▶ [TASK MATERIAL]
----------------------------------------

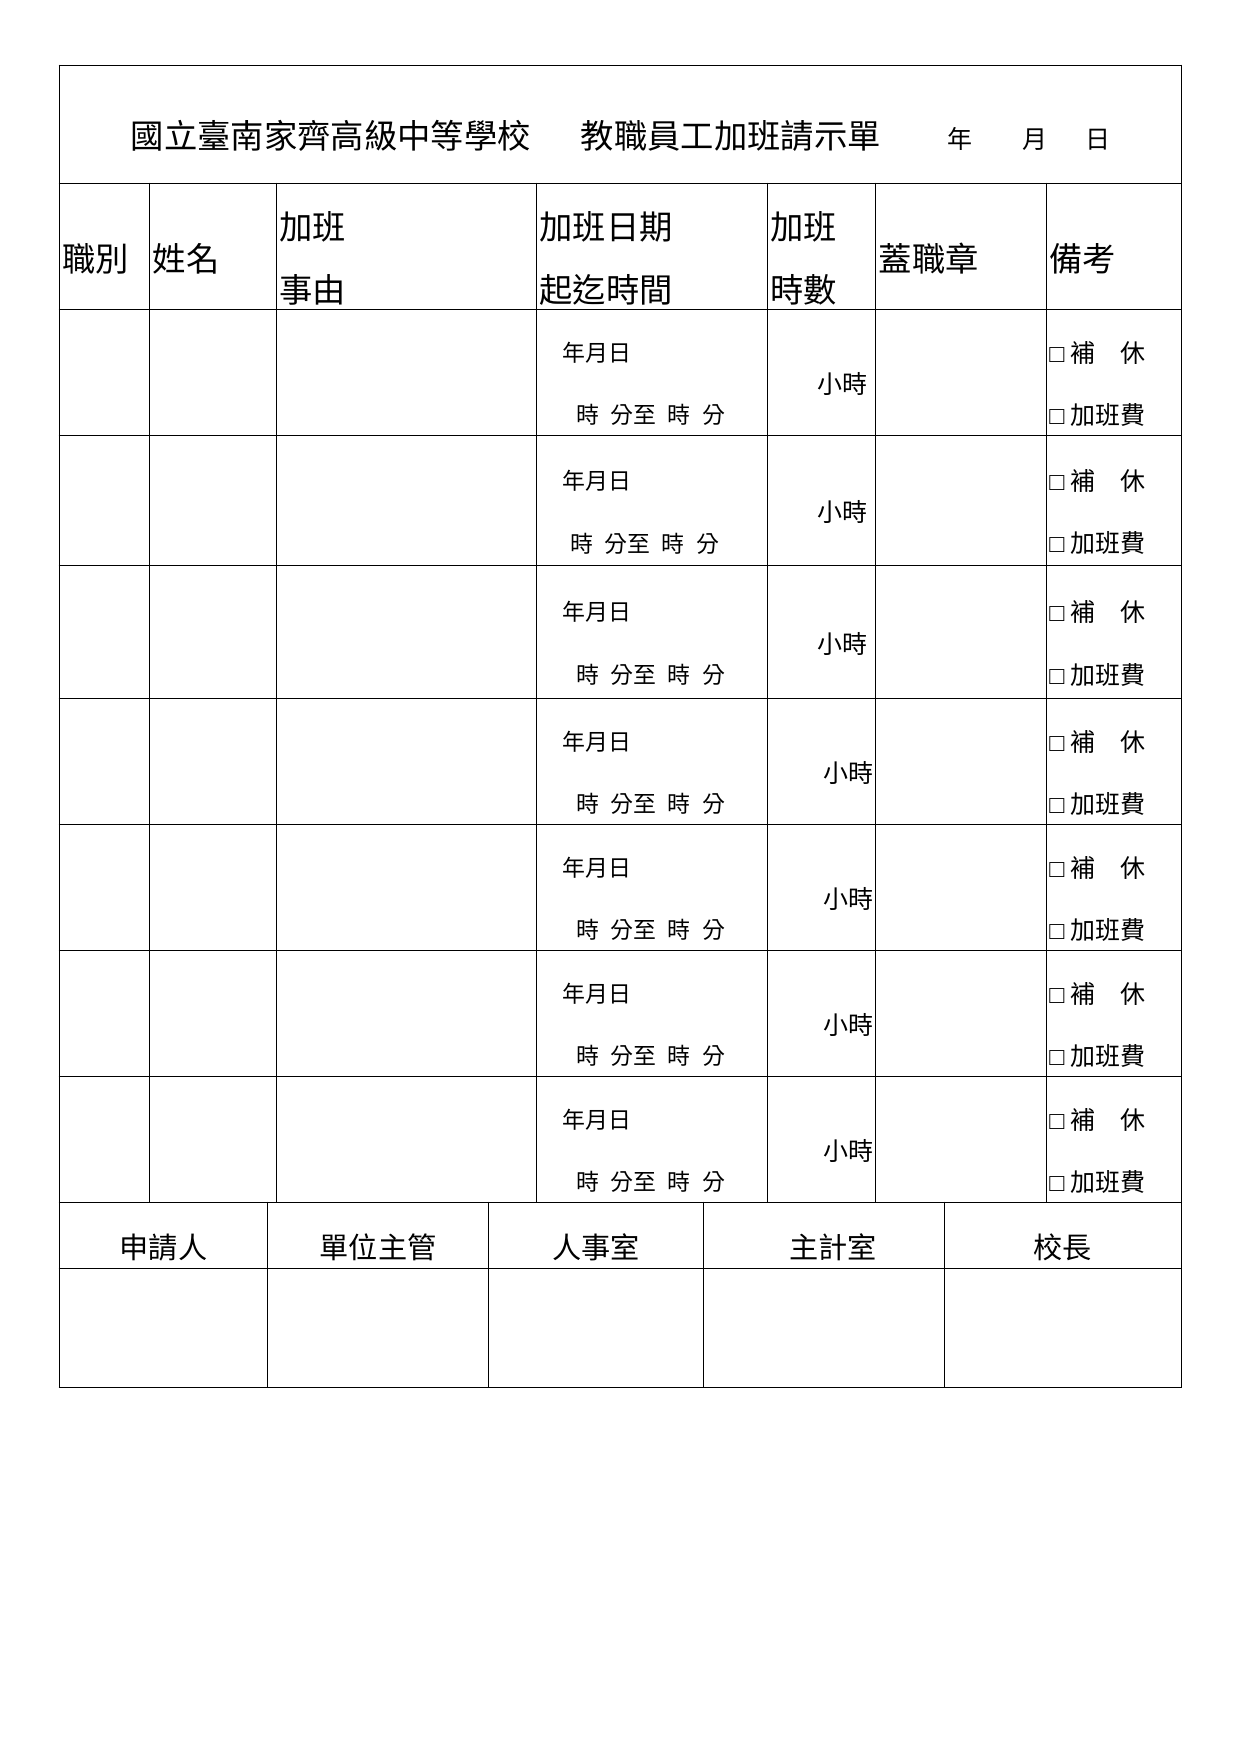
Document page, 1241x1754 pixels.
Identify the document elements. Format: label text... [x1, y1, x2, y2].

table_cell □ 補 休 □ 加班費 [1047, 1077, 1181, 1202]
table_cell [150, 566, 276, 697]
table_cell 備考 [1047, 184, 1181, 309]
table_cell [60, 310, 149, 435]
table_cell [268, 1269, 488, 1387]
table_cell 年月日 時 分至 時 分 [537, 310, 767, 435]
table_cell 小時 [768, 566, 875, 697]
table_cell [277, 825, 536, 949]
table_cell 申請人 [60, 1203, 267, 1268]
table_cell 年月日 時 分至 時 分 [537, 825, 767, 949]
table_cell [60, 1077, 149, 1202]
table_cell [876, 566, 1046, 697]
table_cell 人事室 [489, 1203, 703, 1268]
table_cell □ 補 休 □ 加班費 [1047, 566, 1181, 697]
table_cell [60, 566, 149, 697]
table_cell [150, 436, 276, 565]
table_cell 小時 [768, 1077, 875, 1202]
table_cell 小時 [768, 951, 875, 1076]
table_cell [704, 1269, 944, 1387]
table_cell [277, 566, 536, 697]
table_cell [277, 699, 536, 823]
table_cell [876, 825, 1046, 949]
table_cell [876, 699, 1046, 823]
table_cell 年月日 時 分至 時 分 [537, 436, 767, 565]
table_cell 小時 [768, 436, 875, 565]
table_cell [60, 825, 149, 949]
table_cell □ 補 休 □ 加班費 [1047, 699, 1181, 823]
table_cell 單位主管 [268, 1203, 488, 1268]
table_cell [277, 436, 536, 565]
table_cell 加班日期 起迄時間 [537, 184, 767, 309]
table_cell 加班 事由 [277, 184, 536, 309]
table_cell □ 補 休 □ 加班費 [1047, 825, 1181, 949]
table_cell 主計室 [704, 1203, 944, 1268]
table_cell [60, 436, 149, 565]
table_cell [150, 310, 276, 435]
table_cell [489, 1269, 703, 1387]
table_cell [277, 951, 536, 1076]
table_cell [150, 1077, 276, 1202]
table_cell 校長 [945, 1203, 1181, 1268]
table_cell [945, 1269, 1181, 1387]
table_cell [60, 951, 149, 1076]
table_cell [876, 1077, 1046, 1202]
table_cell [150, 825, 276, 949]
table_cell □ 補 休 □ 加班費 [1047, 310, 1181, 435]
table_cell [277, 310, 536, 435]
table_header 國立臺南家齊高級中等學校 教職員工加班請示單 年 月 日 [60, 66, 1181, 183]
table_cell 小時 [768, 310, 875, 435]
table_cell [876, 310, 1046, 435]
table_cell [60, 1269, 267, 1387]
table_cell [150, 699, 276, 823]
table_cell □ 補 休 □ 加班費 [1047, 951, 1181, 1076]
table_cell [60, 699, 149, 823]
table_cell 年月日 時 分至 時 分 [537, 1077, 767, 1202]
table_cell 職別 [60, 184, 149, 309]
table_cell 小時 [768, 699, 875, 823]
table_cell 年月日 時 分至 時 分 [537, 699, 767, 823]
table_cell 加班 時數 [768, 184, 875, 309]
table_cell 年月日 時 分至 時 分 [537, 566, 767, 697]
table_cell □ 補 休 □ 加班費 [1047, 436, 1181, 565]
table_cell 年月日 時 分至 時 分 [537, 951, 767, 1076]
table_cell [150, 951, 276, 1076]
table_cell 小時 [768, 825, 875, 949]
table_cell 蓋職章 [876, 184, 1046, 309]
table_cell [876, 436, 1046, 565]
table_cell [277, 1077, 536, 1202]
table_cell [876, 951, 1046, 1076]
table_cell 姓名 [150, 184, 276, 309]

----------------------------------------

▶ [WORK TO BE COMPLETED] Copy all of the material above line for line without changing anything, and leave out the picture.

▶ [RIGHT ANSWER]
Document page, 1241x1754 pixels.
Identify the document elements. Format: label text... [x1, y1, x2, y2].

table_cell □ 補 休 □ 加班費 [1047, 1077, 1181, 1202]
table_cell [150, 566, 276, 697]
table_cell 備考 [1047, 184, 1181, 309]
table_cell [60, 310, 149, 435]
table_cell [268, 1269, 488, 1387]
table_cell 年月日 時 分至 時 分 [537, 310, 767, 435]
table_cell 小時 [768, 566, 875, 697]
table_cell [277, 825, 536, 949]
table_cell 申請人 [60, 1203, 267, 1268]
table_cell 年月日 時 分至 時 分 [537, 825, 767, 949]
table_cell [60, 1077, 149, 1202]
table_cell [876, 566, 1046, 697]
table_cell 人事室 [489, 1203, 703, 1268]
table_cell □ 補 休 □ 加班費 [1047, 566, 1181, 697]
table_cell [60, 566, 149, 697]
table_cell [150, 436, 276, 565]
table_cell 小時 [768, 1077, 875, 1202]
table_cell 小時 [768, 951, 875, 1076]
table_cell [704, 1269, 944, 1387]
table_cell [277, 566, 536, 697]
table_cell [277, 699, 536, 823]
table_cell [876, 825, 1046, 949]
table_cell [876, 699, 1046, 823]
table_cell 年月日 時 分至 時 分 [537, 436, 767, 565]
table_cell 小時 [768, 436, 875, 565]
table_cell [60, 825, 149, 949]
table_cell □ 補 休 □ 加班費 [1047, 699, 1181, 823]
table_cell 單位主管 [268, 1203, 488, 1268]
table_cell [277, 436, 536, 565]
table_cell 加班日期 起迄時間 [537, 184, 767, 309]
table_cell 加班 事由 [277, 184, 536, 309]
table_cell □ 補 休 □ 加班費 [1047, 825, 1181, 949]
table_cell 主計室 [704, 1203, 944, 1268]
table_cell [60, 436, 149, 565]
table_cell [150, 310, 276, 435]
table_cell [489, 1269, 703, 1387]
table_cell [277, 951, 536, 1076]
table_cell [150, 1077, 276, 1202]
table_cell 校長 [945, 1203, 1181, 1268]
table_cell [945, 1269, 1181, 1387]
table_cell [60, 951, 149, 1076]
table_cell [876, 1077, 1046, 1202]
table_cell [150, 825, 276, 949]
table_cell □ 補 休 □ 加班費 [1047, 310, 1181, 435]
table_cell [277, 310, 536, 435]
table_header 國立臺南家齊高級中等學校 教職員工加班請示單 年 月 日 [60, 66, 1181, 183]
table_cell 小時 [768, 310, 875, 435]
table_cell [876, 310, 1046, 435]
table_cell [60, 1269, 267, 1387]
table_cell [150, 699, 276, 823]
table_cell □ 補 休 □ 加班費 [1047, 951, 1181, 1076]
table_cell [60, 699, 149, 823]
table_cell 年月日 時 分至 時 分 [537, 1077, 767, 1202]
table_cell 職別 [60, 184, 149, 309]
table_cell 小時 [768, 699, 875, 823]
table_cell 年月日 時 分至 時 分 [537, 699, 767, 823]
table_cell 加班 時數 [768, 184, 875, 309]
table_cell 年月日 時 分至 時 分 [537, 566, 767, 697]
table_cell □ 補 休 □ 加班費 [1047, 436, 1181, 565]
table_cell 年月日 時 分至 時 分 [537, 951, 767, 1076]
table_cell [150, 951, 276, 1076]
table_cell 小時 [768, 825, 875, 949]
table_cell 蓋職章 [876, 184, 1046, 309]
table_cell [876, 436, 1046, 565]
table_cell [277, 1077, 536, 1202]
table_cell [876, 951, 1046, 1076]
table_cell 姓名 [150, 184, 276, 309]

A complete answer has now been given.